DOCUMENT PASSAGE —
※ ※ ※

Weak vs. Strong typing

Yes, I know already what you've been thinking, but this post isn't about programming languages. It's about search.

We live today in an ocean of information. Too much information we can ever cope for. But, in some sense this information is strongly-typed: things belong to categories. And this "strong-typing" aspect enables us to approach search in an more effective way. That's why when I saw for the first search engine (yahoo, if I remember correctly) I was troubled. That was not what I wanted to use to search stuff! Despite of this initial reaction, I began to be more and more accomodated with it. And I probably forgot what I wanted to see from a search engine, because after years of yahoo-style unstructured search, it's now harder to think outside the box.

But I still feel that the right way to approach this problem should be radically different. There has to be a type for the items you want to be searched, or for the attributes that you use as a filter. Whatever this type is, I don't know. At this point, I just suppose that is needs to be a certain way to categorize objects into classes.

One way to approach strong typing is to define a schema. This is the WinFS approach, where the schema defines the type. This approach might work perfectly for a few dozens of information classes. A hand-made schema can then be used to define different "search namespaces" for things like contacts, music files, documents, etc. And this approach might be just we need to structure all information from our desktop.

※ ※ ※

PROBLEM A — Repeat the camera records below word for word, leaving out the pictures.

INPUT DATA —
※ ※ ※

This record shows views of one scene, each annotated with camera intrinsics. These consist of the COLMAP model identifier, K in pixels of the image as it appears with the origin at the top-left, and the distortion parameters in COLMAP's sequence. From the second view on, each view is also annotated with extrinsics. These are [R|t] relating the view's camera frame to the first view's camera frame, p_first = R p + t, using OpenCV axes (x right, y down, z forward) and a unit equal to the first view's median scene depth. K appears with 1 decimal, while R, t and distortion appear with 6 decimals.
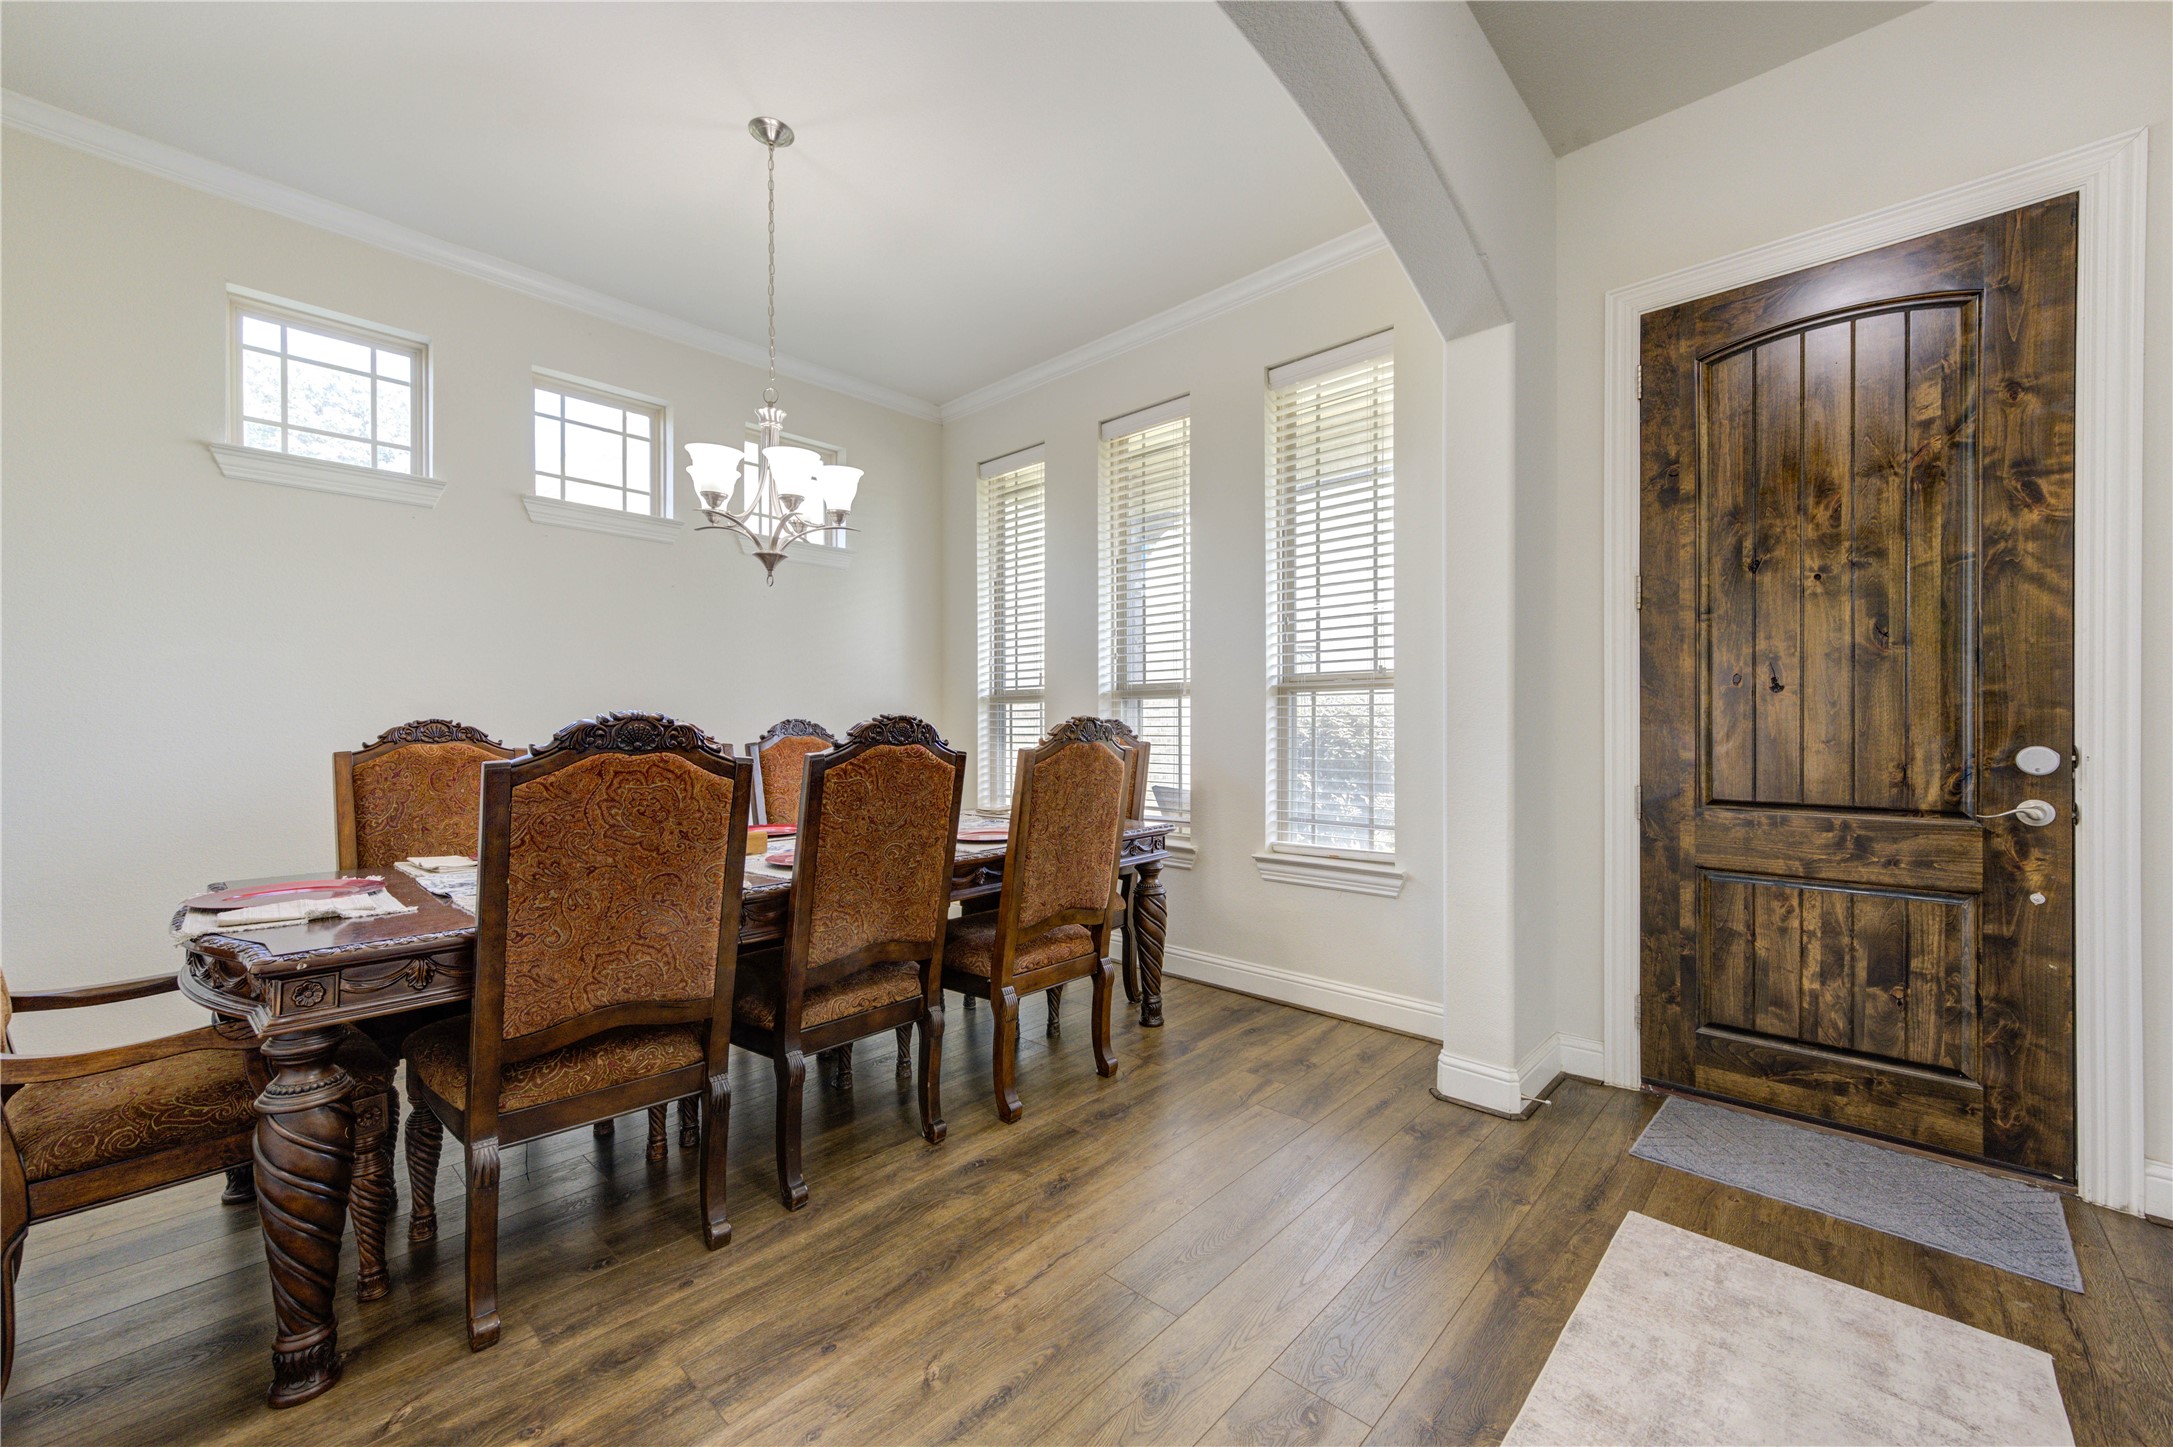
lens RADIAL K [[847.1, 0, 1086.5], [0, 847.1, 723.5], [0, 0, 1]] dist [-0.000871, 0.003483]
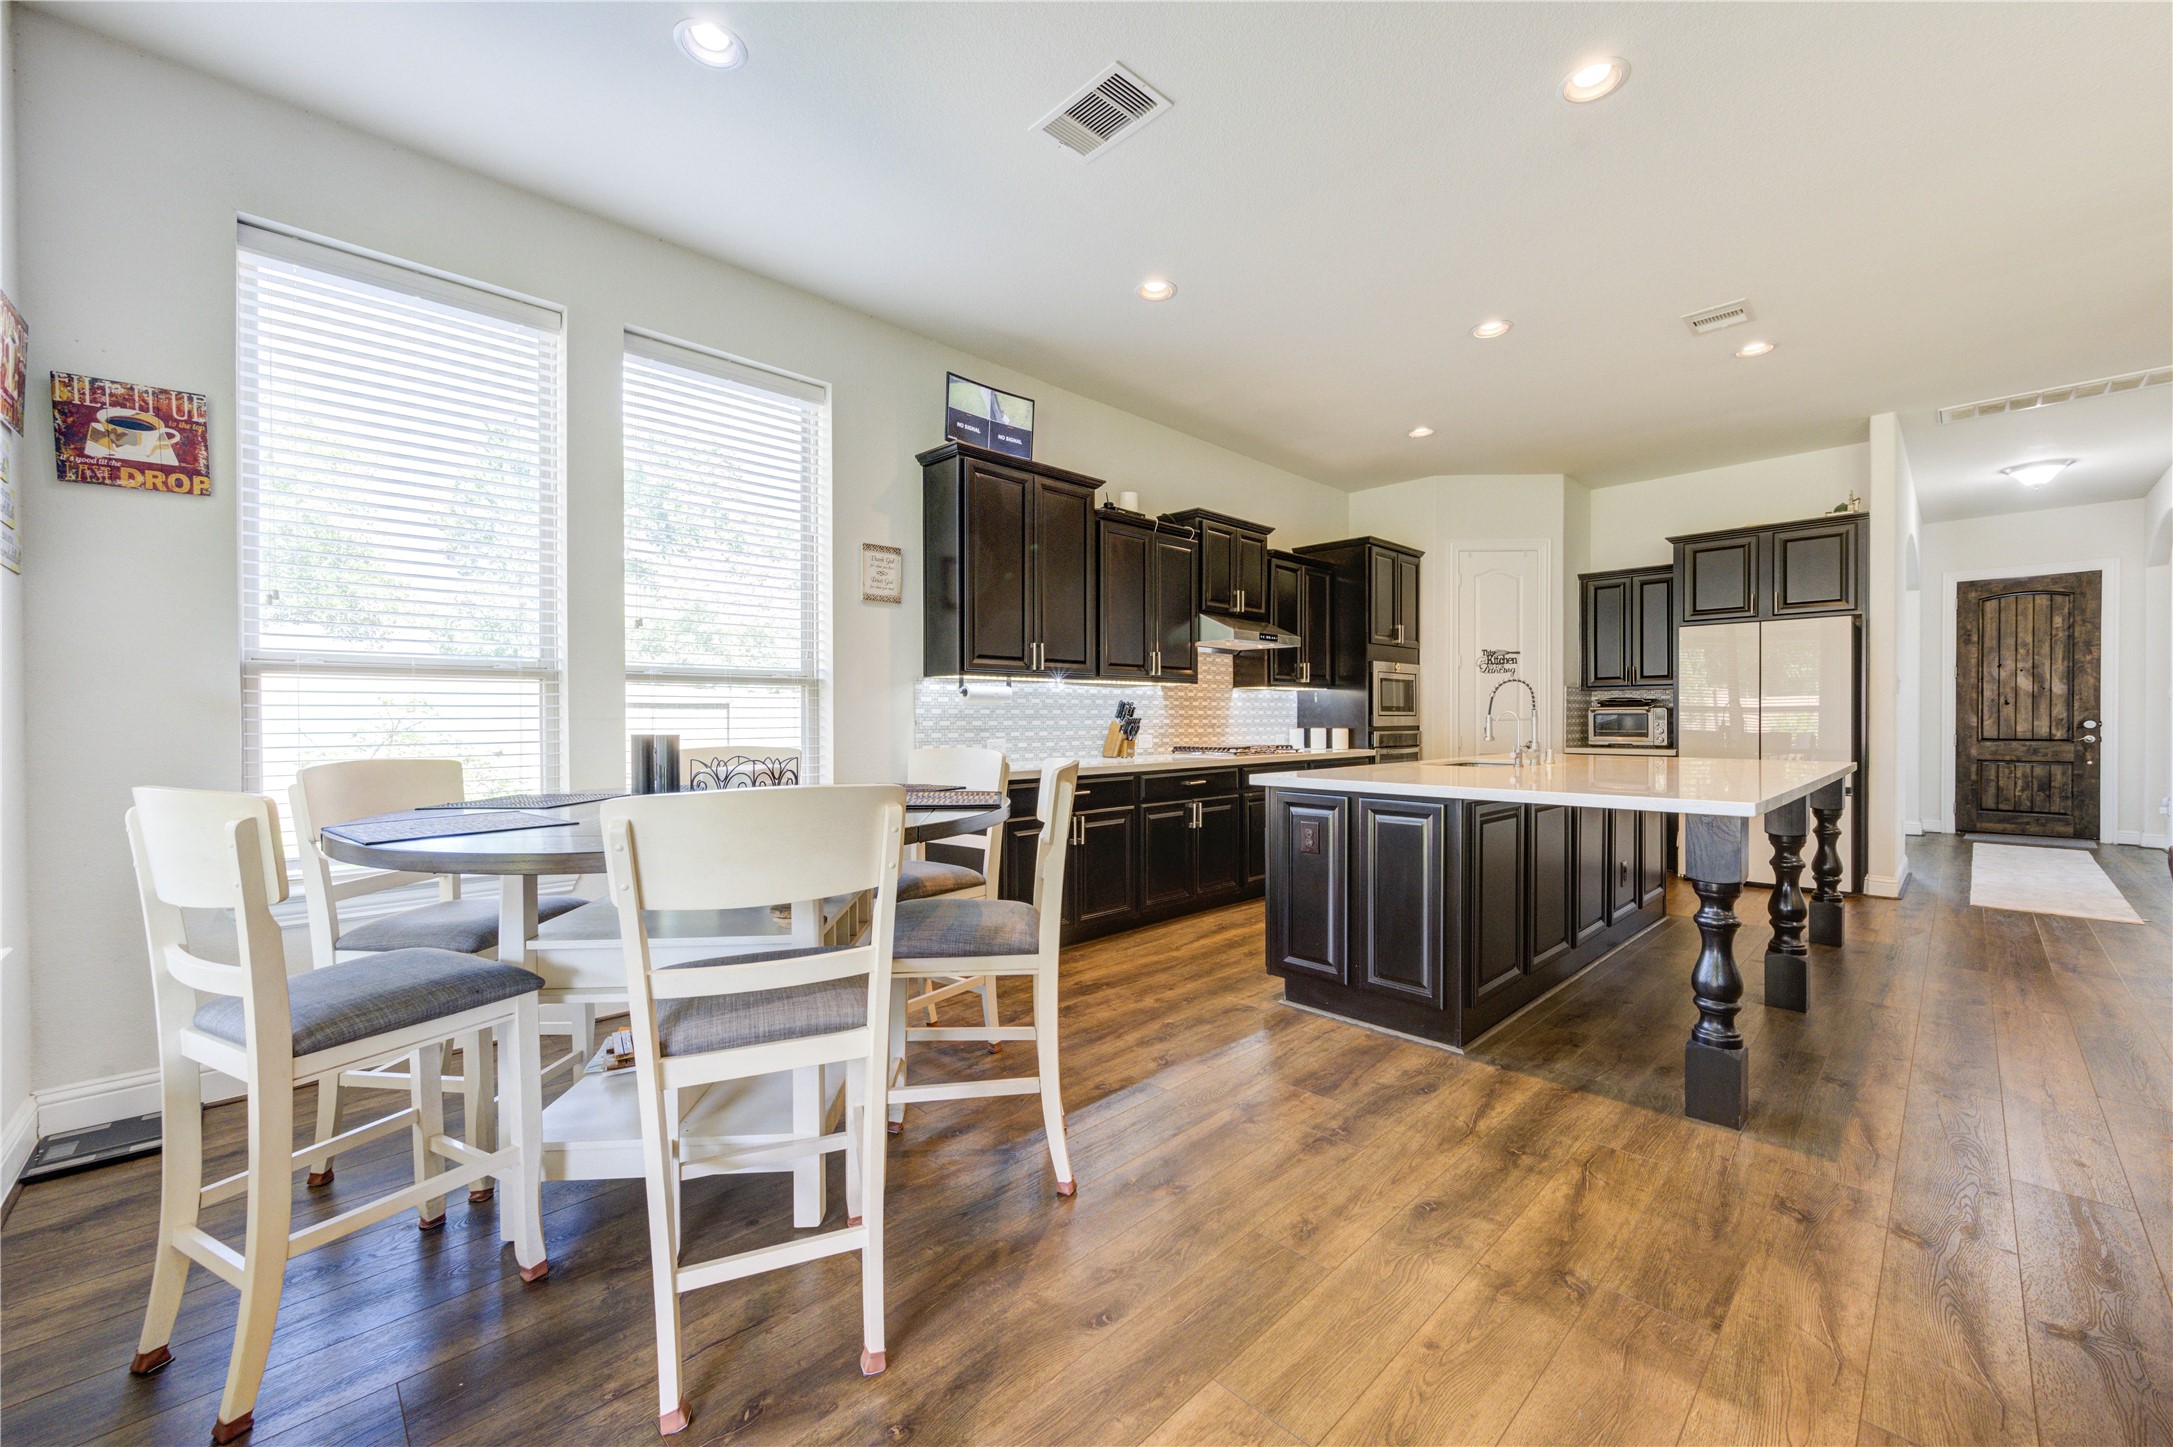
lens RADIAL K [[847.1, 0, 1086.5], [0, 847.1, 723.5], [0, 0, 1]] dist [-0.000871, 0.003483]
pose [[0.999123, -0.002076, -0.041830, -2.666050], [0.002459, 0.999956, 0.009095, -0.004785], [0.041809, -0.009190, 0.999083, -2.490061]]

※ ※ ※

PROBLEM B — Quote the post on strong typing in search, starting at "We live today" and ending at "outside the box.".

TASK RESPONSE A —
This record shows views of one scene, each annotated with camera intrinsics. These consist of the COLMAP model identifier, K in pixels of the image as it appears with the origin at the top-left, and the distortion parameters in COLMAP's sequence. From the second view on, each view is also annotated with extrinsics. These are [R|t] relating the view's camera frame to the first view's camera frame, p_first = R p + t, using OpenCV axes (x right, y down, z forward) and a unit equal to the first view's median scene depth. K appears with 1 decimal, while R, t and distortion appear with 6 decimals.
lens RADIAL K [[847.1, 0, 1086.5], [0, 847.1, 723.5], [0, 0, 1]] dist [-0.000871, 0.003483]
lens RADIAL K [[847.1, 0, 1086.5], [0, 847.1, 723.5], [0, 0, 1]] dist [-0.000871, 0.003483]
pose [[0.999123, -0.002076, -0.041830, -2.666050], [0.002459, 0.999956, 0.009095, -0.004785], [0.041809, -0.009190, 0.999083, -2.490061]]

TASK RESPONSE B —
We live today in an ocean of information. Too much information we can ever cope for. But, in some sense this information is strongly-typed: things belong to categories. And this "strong-typing" aspect enables us to approach search in an more effective way. That's why when I saw for the first search engine (yahoo, if I remember correctly) I was troubled. That was not what I wanted to use to search stuff! Despite of this initial reaction, I began to be more and more accomodated with it. And I probably forgot what I wanted to see from a search engine, because after years of yahoo-style unstructured search, it's now harder to think outside the box.